Tommy's loading dock analogy is an excellent one.
A service can listen at only one port (and yes, listen(2) is the name of the system call where a service binds to a port), and a port can have at most one service listening at it. If you want to listen on two ports (say running an HTTP server on ports 80 and 8080), then you have to start up two processes, one for each port.

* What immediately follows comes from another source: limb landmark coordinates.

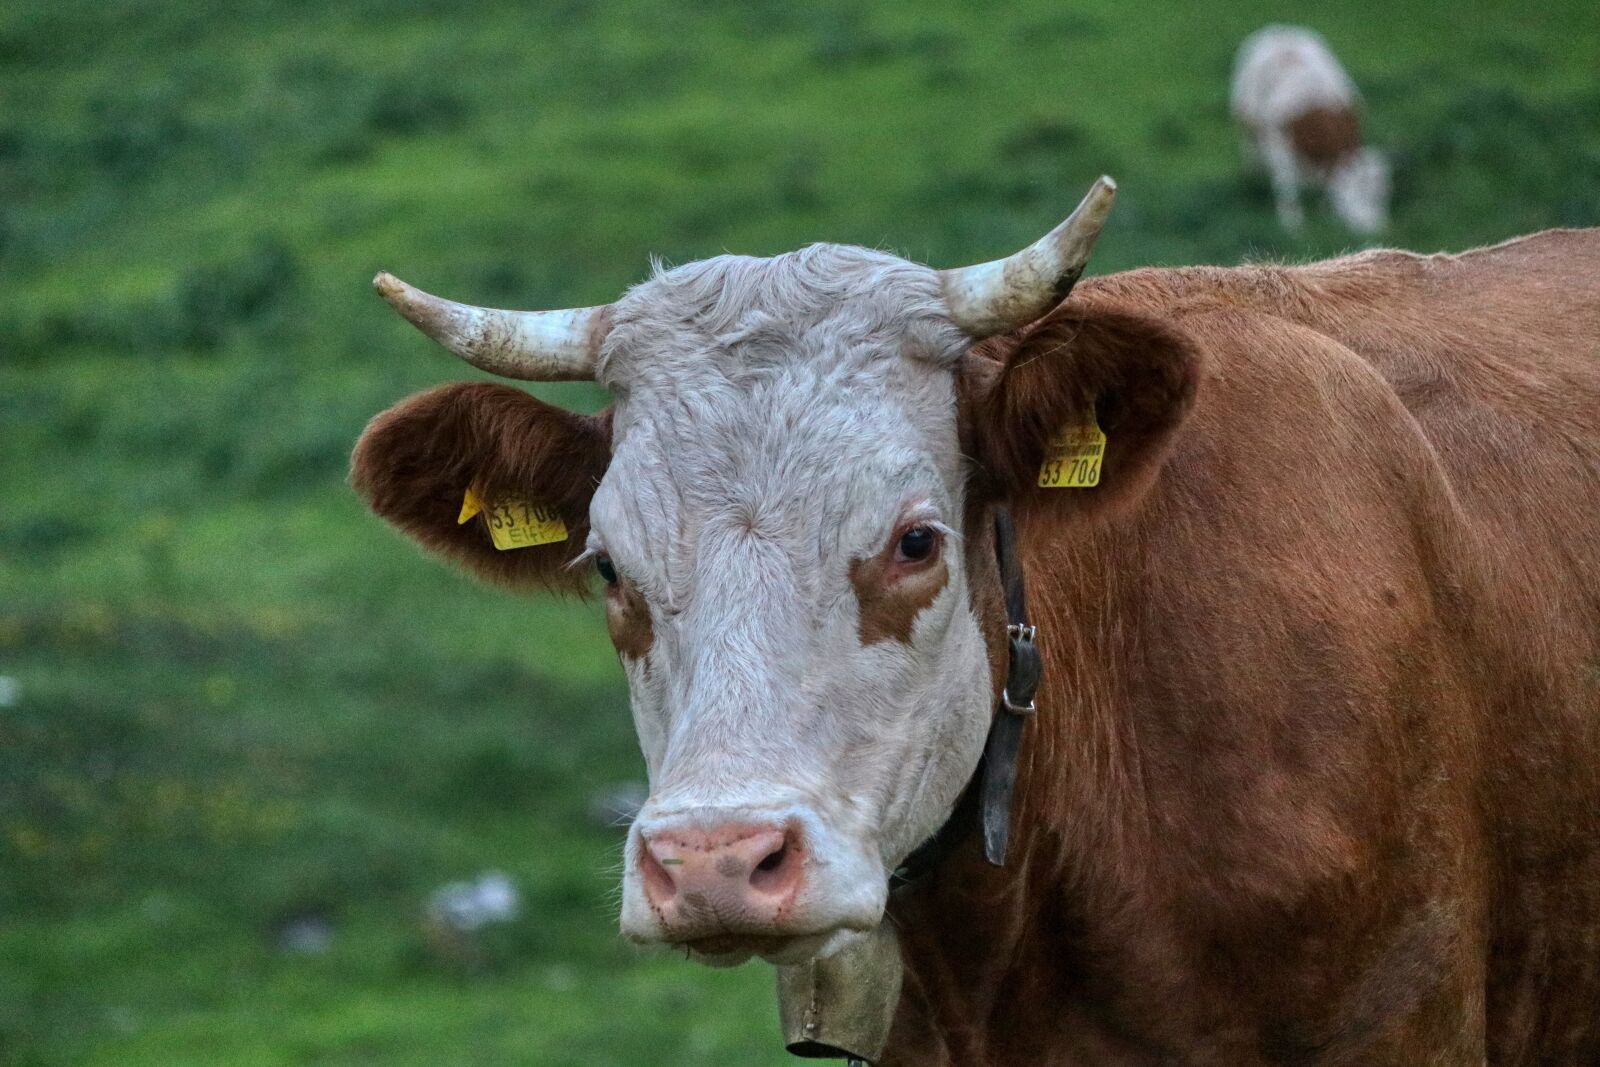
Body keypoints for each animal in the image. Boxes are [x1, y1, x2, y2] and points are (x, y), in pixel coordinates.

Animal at [1231, 25, 1391, 235]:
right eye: (1355, 190)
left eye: (1380, 193)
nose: (1375, 227)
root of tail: (1281, 30)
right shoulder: (1279, 145)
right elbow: (1285, 182)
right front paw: (1292, 221)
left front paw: (1324, 209)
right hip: (1248, 122)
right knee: (1250, 149)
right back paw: (1252, 174)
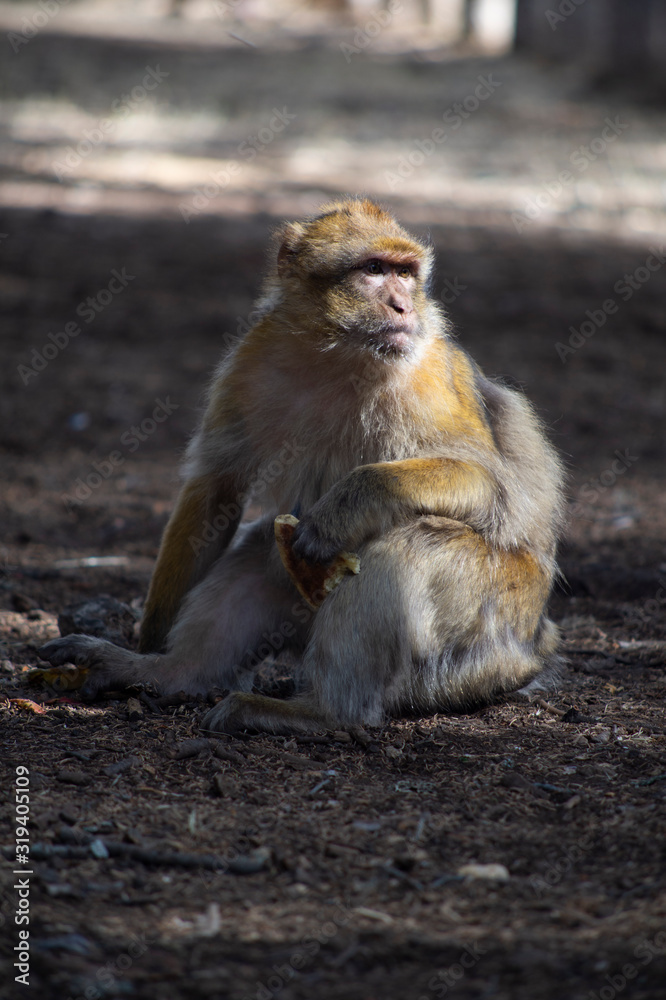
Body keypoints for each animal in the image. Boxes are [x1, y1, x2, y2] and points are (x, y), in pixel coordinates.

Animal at [40, 197, 565, 735]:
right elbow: (216, 489)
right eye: (374, 270)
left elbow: (490, 487)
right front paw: (147, 648)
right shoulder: (251, 358)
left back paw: (323, 712)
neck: (338, 353)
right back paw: (169, 673)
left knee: (411, 546)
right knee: (260, 555)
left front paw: (344, 508)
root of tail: (532, 646)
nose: (403, 306)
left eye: (406, 273)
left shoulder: (429, 375)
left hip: (492, 621)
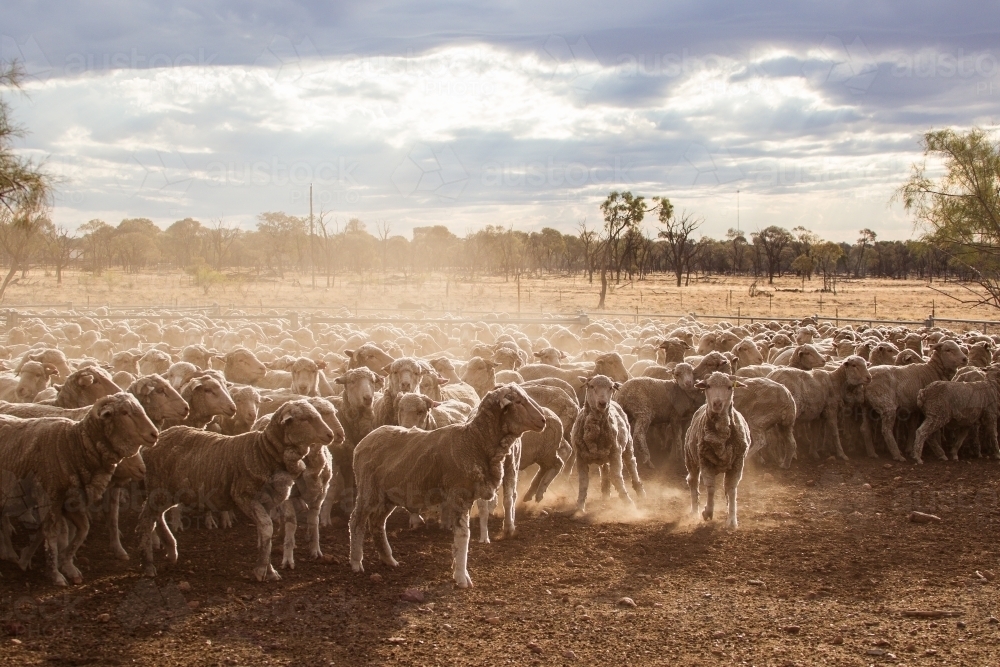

Port numbers aren't reserved in any sense -- you're allowed to have a mail server listening on port 80 and a web server on port 25, but it'd be pretty confusing for everyone. But ports are associated with services in two ways:
- There are 'well-known numbers' for services (and the list is looked after by the Internet Assigned Numbers Authority). These aren't reservations as such, but they're effective 'keep-clear' markers. These numbers can also be found in the file
/etc/services on unix machines.
- A protocol such as HTTP or SMTP will typically, in its RFC, declare a default port for the protocol – for HTTP this is port 80, and for SMTP port 25. All this means is that an HTTP client, for example, will try connecting to port 80 on a remote machine, unless it's told otherwise.
At least on Unix, port numbers below 1024 are privileged, in that only processes running as root can bind to them. This isn't a restriction imposed by TCP, but a unix-specific thing (it was originally intended as a very lightweight security measure).
The upshot of all this is that if, for example, you wanted to have several web servers on a machine (or of any other service), you can, as long as you start them up whilst telling them to listen on different ports. You might do that with a command-line option when you start the service, or an entry in a configuration file.
You might have a web service on port 80 (root would have to start that), plus some other HTTP-based services on port 8080, or 9000. The first would be addressable as http://example.org/, the other as http://example.org:8080/. Because port 80 is the documented default for HTTP, your web browser (or whatever client you were using) would automatically pick port 80 in the first case.
There's no significance to those numbers 8080 and 9000, by the way – they're merely the 'traditional' unprivileged port numbers to use for alternate web services; because they're unprivileged, any non-root user can start up a service listening there, as long as there's no service there already.